Para deixar mais claro o porque de me indignar tanto com isso, tenho que esclarecer algo antes. De acordo com pesquisa realizada pelo IBOPE em parceria com o Lance, o SPFC conta com a terceira maior torcida do Brasil. Em números isso são 13,6 milhões de torcedores. Levando em conta que a imensa maioria destes reside no estado de SP, cuja capital tem cerca de 11 milhões de habitantes, é impossível que a maior parte dos são-paulinos seja composta por torcedores da elite, ao contrário do que diz a fama de que somos uma torcida de gente rica. Ou seja: a torcida do SPFC é plural e, em sua grande maioria, conta com torcedores de classe média ou baixa.

Reconhecendo esse fato, fica fácil perceber o cinismo da atitude absurda da diretoria, e o quão abusivo é cobrar esses preços. A atitude é cínica porque a torcida é uma das maiores responsáveis pela chegada do time à semifinal de uma Libertadores na qual muitos duvidavam que chegaríamos inclusive à fase de mata-mata. Mesmo se formos olhar para trás, em momentos nos quais o time capengava, como a desastrosa temporada de 2013 quando fugimos do rebaixamento, era para a torcida que o clube olhava, buscando apoio. Colocaram preços populares, com o ingresso para a arquibancada custando R$10,00 e a meia-entrada R$5,00. E a torcida respondeu, compareceu e tirou o time do buraco, salvando-o de um possível primeiro rebaixamento da história. Assim, a diretoria abusa dos torcedores mais pobres, facilitando seu acesso ao Morumbi quando precisa deles, e expulsando-os do mesmo quando a fase é boa.

Cobrar R$150 no ingresso mais barato de um jogo que sabidamente vai lotar independente do preço é bastante lógico, do ponto de vista do marketing e das finanças. Mas, como muito bem escreveu o pessoal do Trivela em resposta a um texto que é tudo que o futebol não precisa, o futebol só causa tanto impacto porque ainda é o futebol. Expulsar esses torcedores dessa maneira é mais um passo na direção da elitização e transformação do futebol em negócio e do torcedor em cliente. Essa semana, o SPFC atingiu a marca de 100.000 Sócios-Torcedores. Uma marca que significa uma grande contribuição para as receitas do clube, sem dúvidas.
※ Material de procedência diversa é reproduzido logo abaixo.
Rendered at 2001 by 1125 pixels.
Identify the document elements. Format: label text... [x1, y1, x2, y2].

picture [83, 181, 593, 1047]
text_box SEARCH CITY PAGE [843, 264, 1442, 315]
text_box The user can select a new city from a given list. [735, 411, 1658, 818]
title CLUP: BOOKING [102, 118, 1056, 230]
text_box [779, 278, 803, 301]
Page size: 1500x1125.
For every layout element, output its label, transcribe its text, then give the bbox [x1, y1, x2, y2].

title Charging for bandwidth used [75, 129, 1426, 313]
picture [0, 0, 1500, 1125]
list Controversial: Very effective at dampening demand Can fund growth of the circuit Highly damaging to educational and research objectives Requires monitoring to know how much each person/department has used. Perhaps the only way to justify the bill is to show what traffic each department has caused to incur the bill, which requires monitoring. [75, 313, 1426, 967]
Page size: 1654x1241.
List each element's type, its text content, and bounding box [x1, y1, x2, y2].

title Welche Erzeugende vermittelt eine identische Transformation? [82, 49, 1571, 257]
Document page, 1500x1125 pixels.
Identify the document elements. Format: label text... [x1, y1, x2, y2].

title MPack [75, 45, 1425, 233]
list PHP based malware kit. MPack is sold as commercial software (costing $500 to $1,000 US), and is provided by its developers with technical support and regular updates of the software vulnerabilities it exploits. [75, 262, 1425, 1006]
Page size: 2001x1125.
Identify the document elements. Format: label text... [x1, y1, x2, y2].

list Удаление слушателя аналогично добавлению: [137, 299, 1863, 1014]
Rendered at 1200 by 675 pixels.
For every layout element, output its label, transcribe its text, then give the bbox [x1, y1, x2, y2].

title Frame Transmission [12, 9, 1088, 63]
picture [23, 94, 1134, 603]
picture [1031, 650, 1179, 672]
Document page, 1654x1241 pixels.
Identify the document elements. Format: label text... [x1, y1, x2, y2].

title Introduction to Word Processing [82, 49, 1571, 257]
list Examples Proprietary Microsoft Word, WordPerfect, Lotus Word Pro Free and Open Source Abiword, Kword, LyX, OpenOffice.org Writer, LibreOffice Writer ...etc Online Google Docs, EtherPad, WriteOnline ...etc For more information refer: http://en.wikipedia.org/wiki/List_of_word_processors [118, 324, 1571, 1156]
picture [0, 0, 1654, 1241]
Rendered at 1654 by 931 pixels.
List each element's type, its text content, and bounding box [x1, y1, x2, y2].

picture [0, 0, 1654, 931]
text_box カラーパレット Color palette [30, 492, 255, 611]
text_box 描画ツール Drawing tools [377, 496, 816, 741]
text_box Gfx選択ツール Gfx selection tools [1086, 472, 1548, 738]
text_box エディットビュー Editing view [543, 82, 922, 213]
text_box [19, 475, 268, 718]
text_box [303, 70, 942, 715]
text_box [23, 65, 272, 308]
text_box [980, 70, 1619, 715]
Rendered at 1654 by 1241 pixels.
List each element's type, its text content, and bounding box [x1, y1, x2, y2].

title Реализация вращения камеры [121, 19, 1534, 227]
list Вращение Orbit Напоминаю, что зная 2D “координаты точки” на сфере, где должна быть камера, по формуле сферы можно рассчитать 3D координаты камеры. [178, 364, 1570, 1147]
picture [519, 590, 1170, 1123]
Mas até que ponto o torcedor, com esses preços, não está sendo coagido a fazer parte do programa? Até que ponto isso é ético com uma torcida tão grande?

A resposta para essa última pergunta é simples: não é ético. É uma prática abusiva com uma das maiores torcidas do Brasil, que está sempre lá quando o time mais precisa. É uma prática abusiva com qualquer torcedor que não tem condições de gastar quase um quinto do seu salário com ingresso para uma partida. É tudo que o SPFC como entidade e o futebol brasileiro não precisam. E é tudo que torcedores como eu não queriam ver.